> _Task objective_:
Can you edit the listing below so that each "scientific name" becomes "binomial name", with every other line unchanged and the pictures left out?

(Records in a dataset)
◆ ◆ ◆ ◆ ◆ ◆ ◆

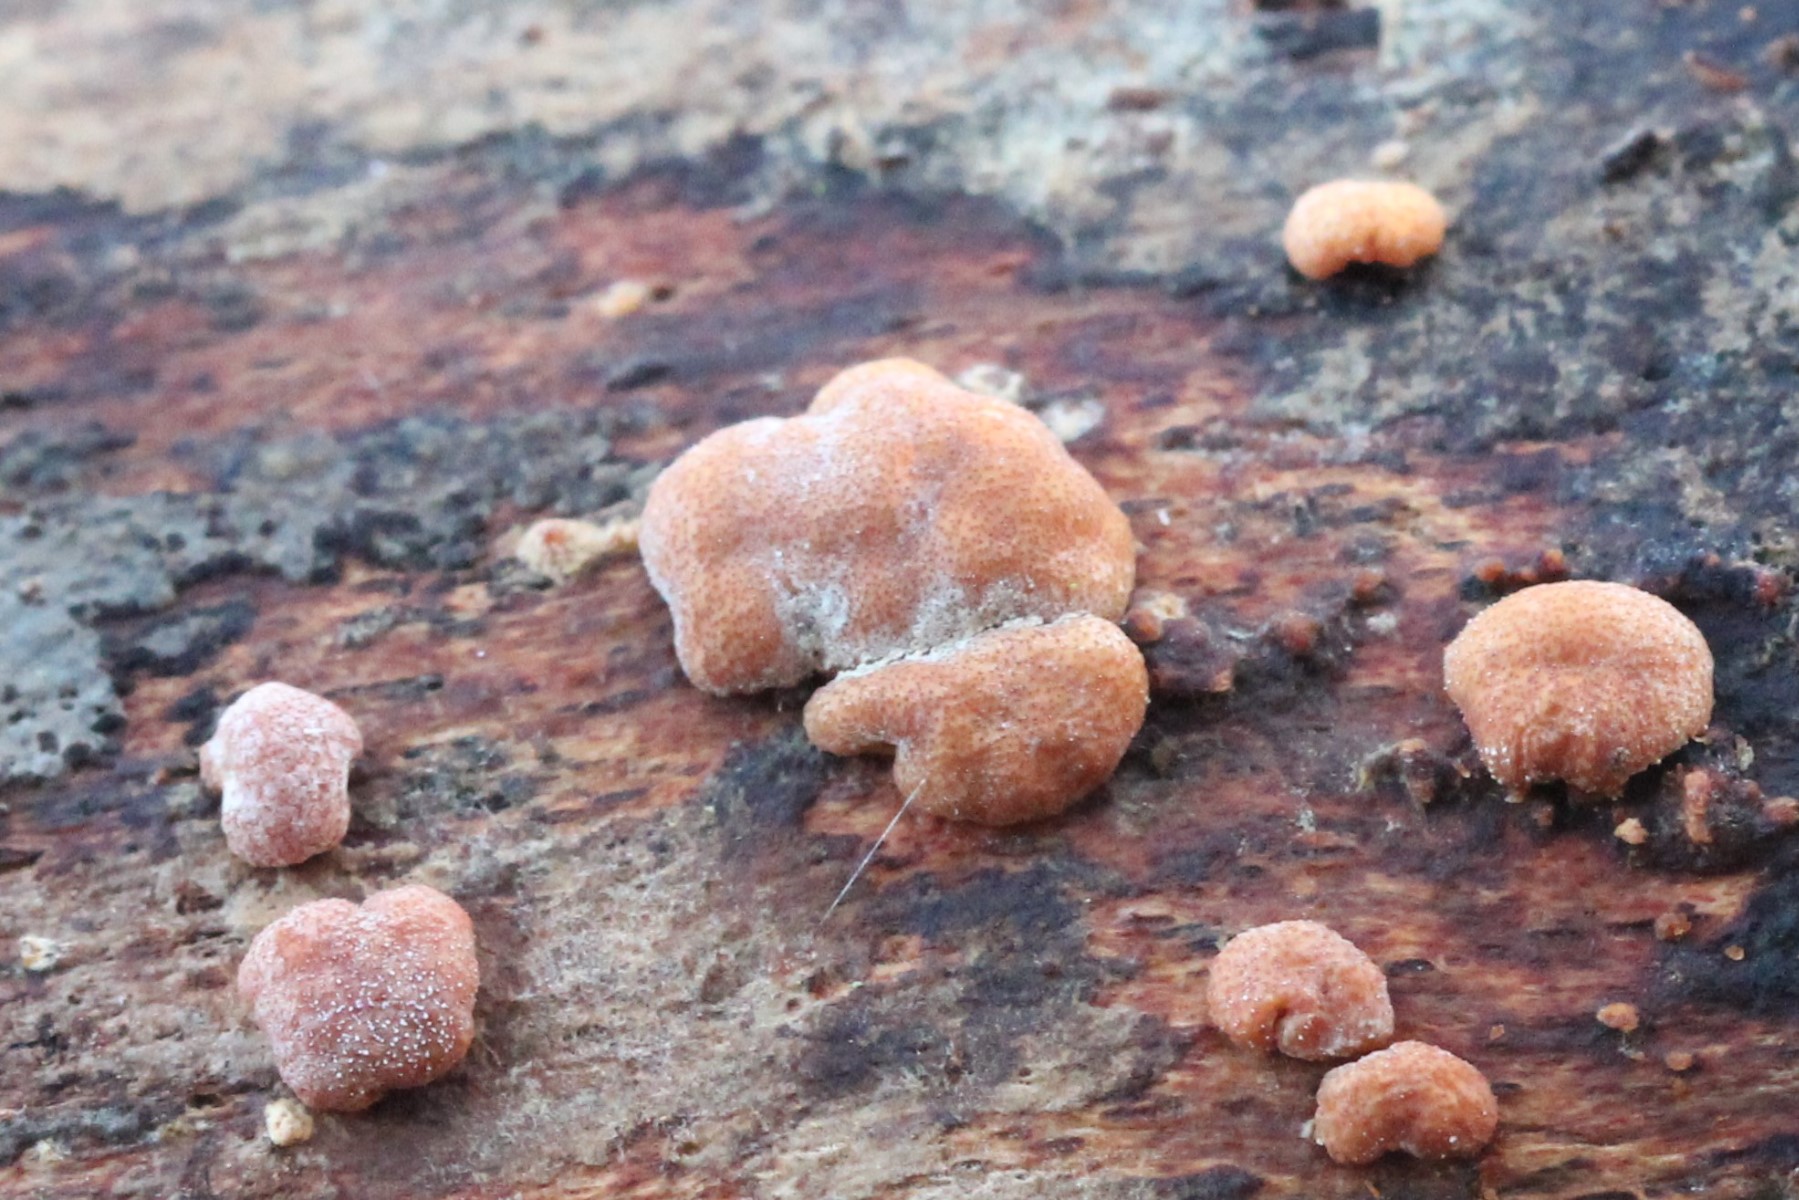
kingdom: Fungi
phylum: Ascomycota
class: Sordariomycetes
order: Hypocreales
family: Hypocreaceae
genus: Trichoderma
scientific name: Trichoderma europaeum
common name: rosabrun kødkerne
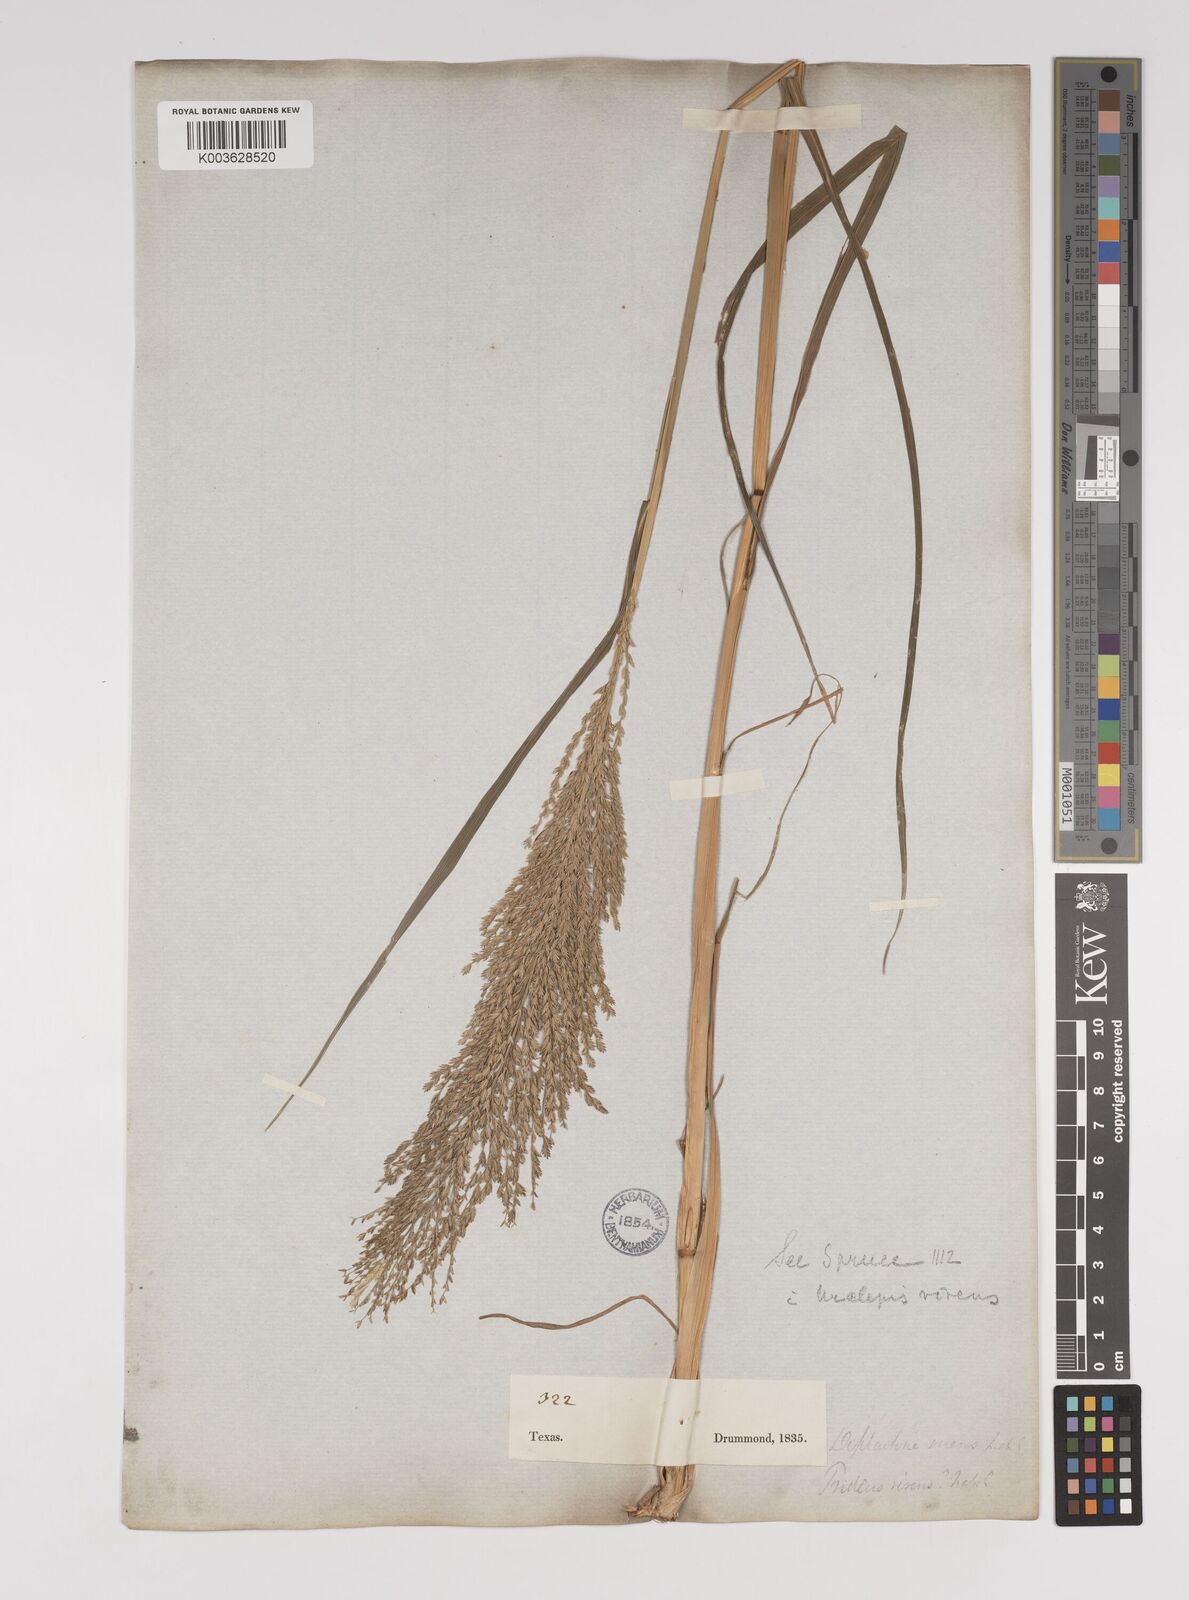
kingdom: Plantae
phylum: Tracheophyta
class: Liliopsida
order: Poales
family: Poaceae
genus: Leptochloa
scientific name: Leptochloa panicoides
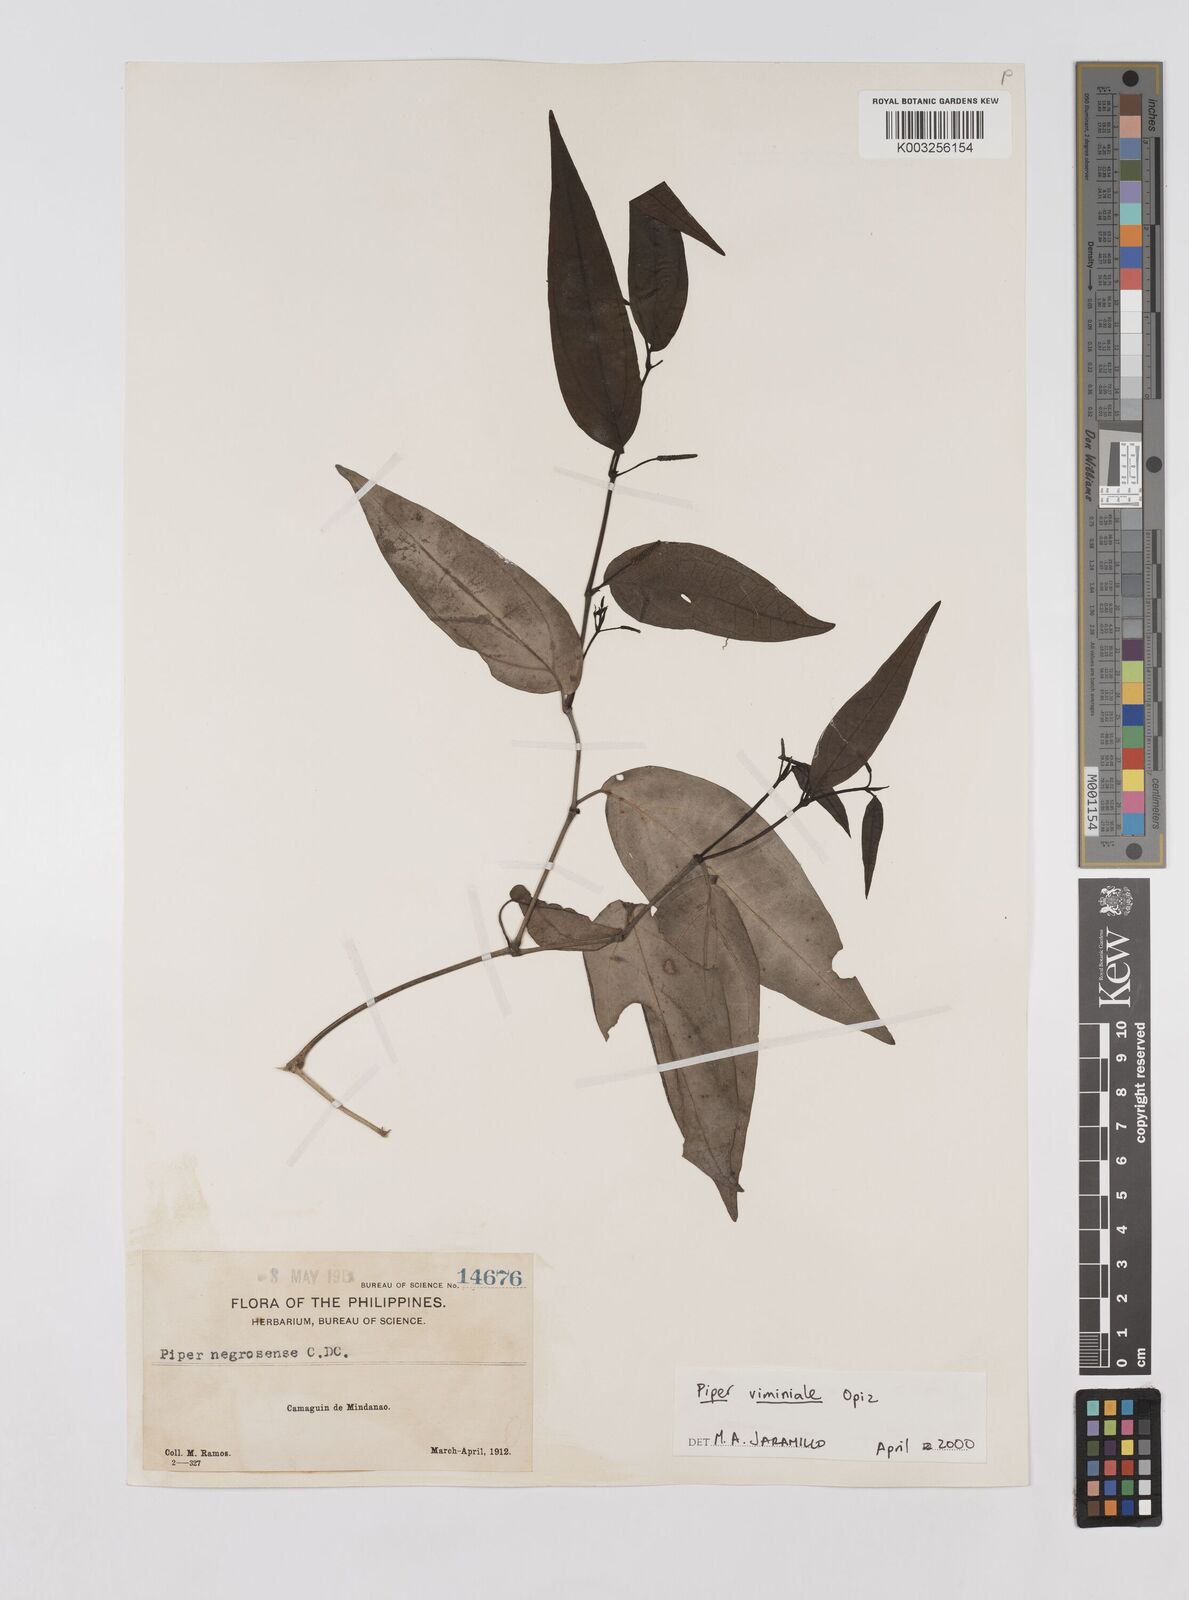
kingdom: Plantae
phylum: Tracheophyta
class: Magnoliopsida
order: Piperales
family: Piperaceae
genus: Piper
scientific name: Piper lanatum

◆ ◆ ◆ ◆ ◆ ◆ ◆

> _The completed task_:
kingdom: Fungi
phylum: Ascomycota
class: Sordariomycetes
order: Hypocreales
family: Hypocreaceae
genus: Trichoderma
binomial name: Trichoderma europaeum
common name: rosabrun kødkerne
kingdom: Plantae
phylum: Tracheophyta
class: Liliopsida
order: Poales
family: Poaceae
genus: Leptochloa
binomial name: Leptochloa panicoides
kingdom: Plantae
phylum: Tracheophyta
class: Magnoliopsida
order: Piperales
family: Piperaceae
genus: Piper
binomial name: Piper lanatum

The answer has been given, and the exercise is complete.